Provided data =>
· · · · · · ·
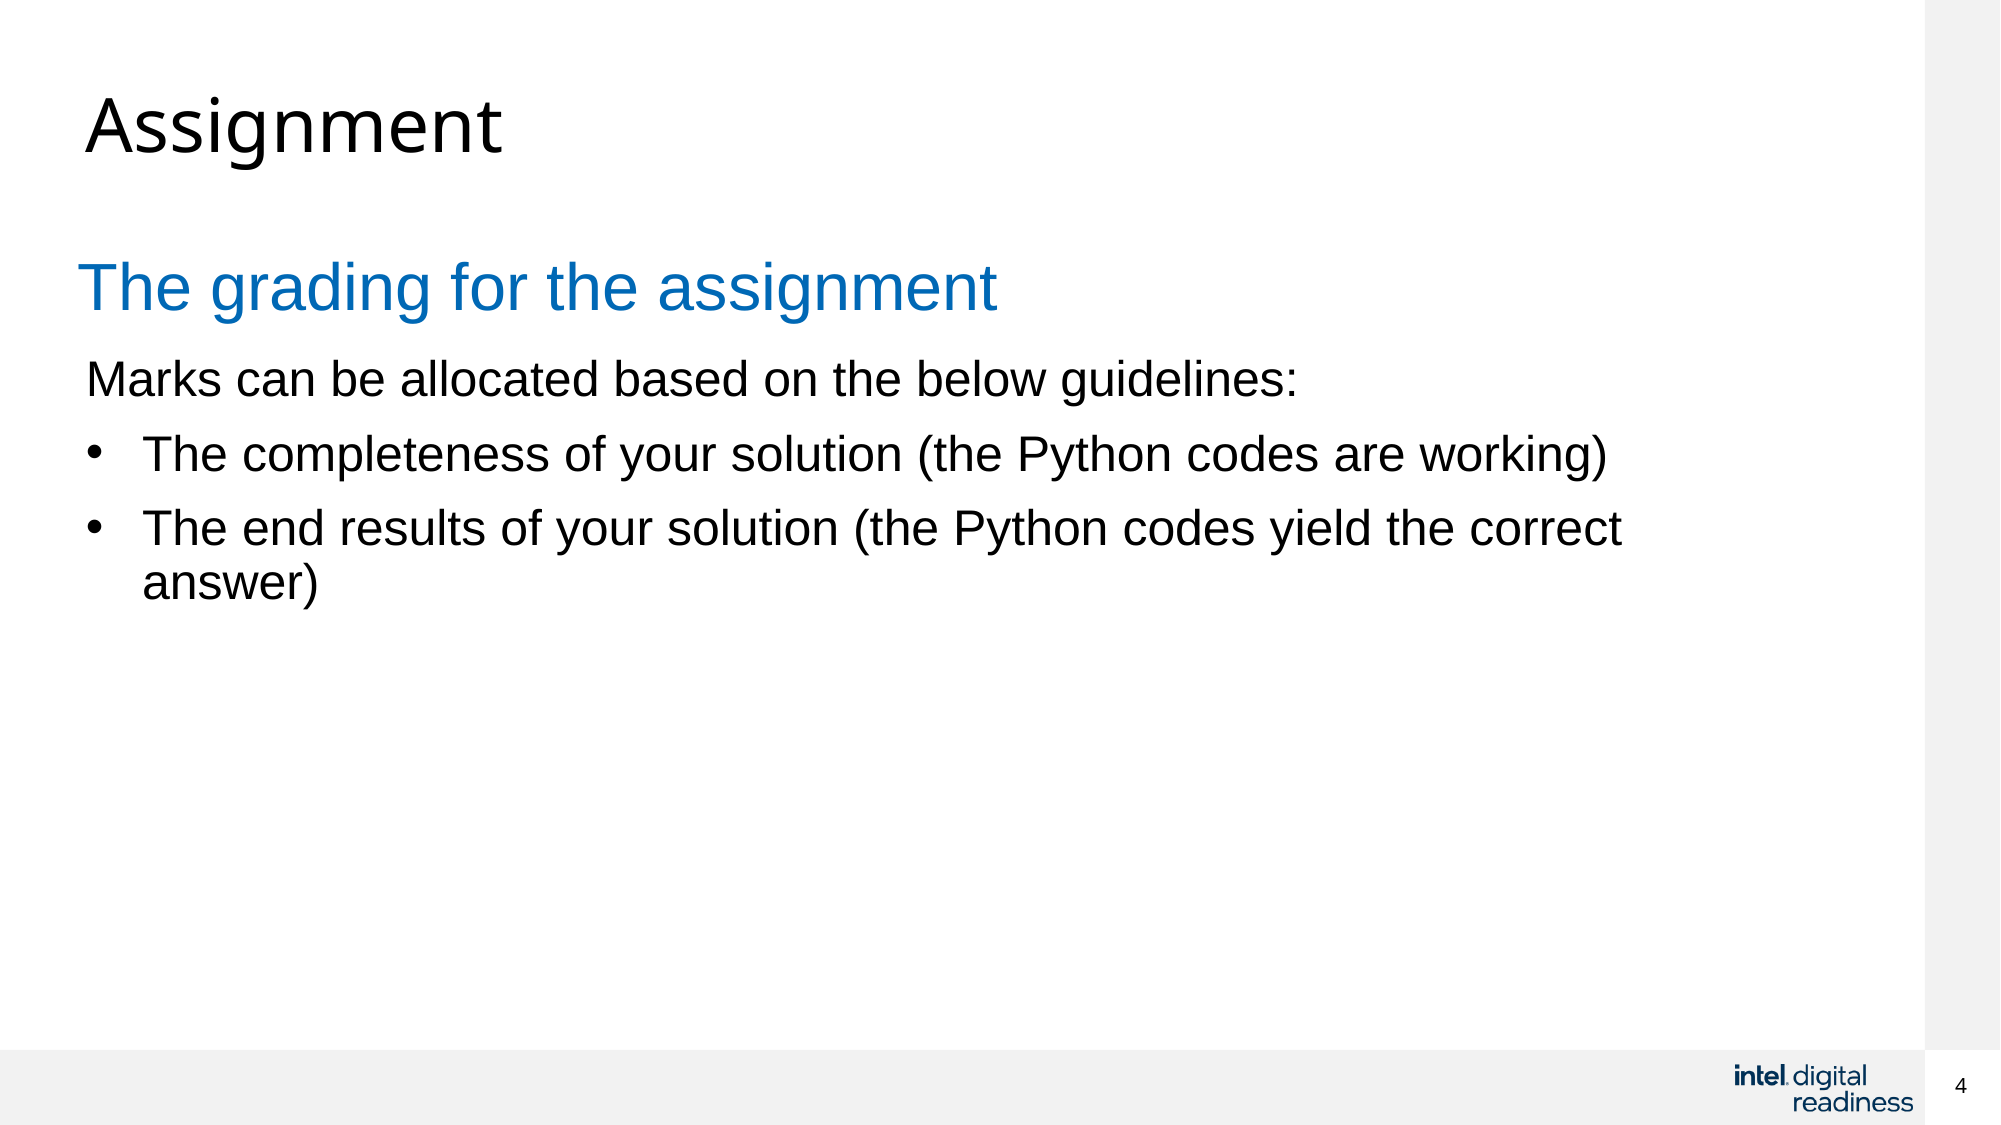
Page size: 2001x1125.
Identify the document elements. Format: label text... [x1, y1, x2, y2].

picture [1735, 1064, 1913, 1112]
slide_number ‹#› [1923, 1065, 1999, 1125]
list Marks can be allocated based on the below guidelines: The completeness of your solution (the Python codes are working) The end results of your solution (the Python codes yield the correct answer) [70, 345, 1818, 991]
text_box The grading for the assignment [62, 245, 1863, 333]
title Assignment [70, 19, 1796, 237]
· · · · · · ·
Beginning with the line that contains "Identify the document", set down every line through the end of the data without change.

Identify the document elements. Format: label text... [x1, y1, x2, y2].

picture [1735, 1064, 1913, 1112]
slide_number ‹#› [1923, 1065, 1999, 1125]
list Marks can be allocated based on the below guidelines: The completeness of your solution (the Python codes are working) The end results of your solution (the Python codes yield the correct answer) [70, 345, 1818, 991]
text_box The grading for the assignment [62, 245, 1863, 333]
title Assignment [70, 19, 1796, 237]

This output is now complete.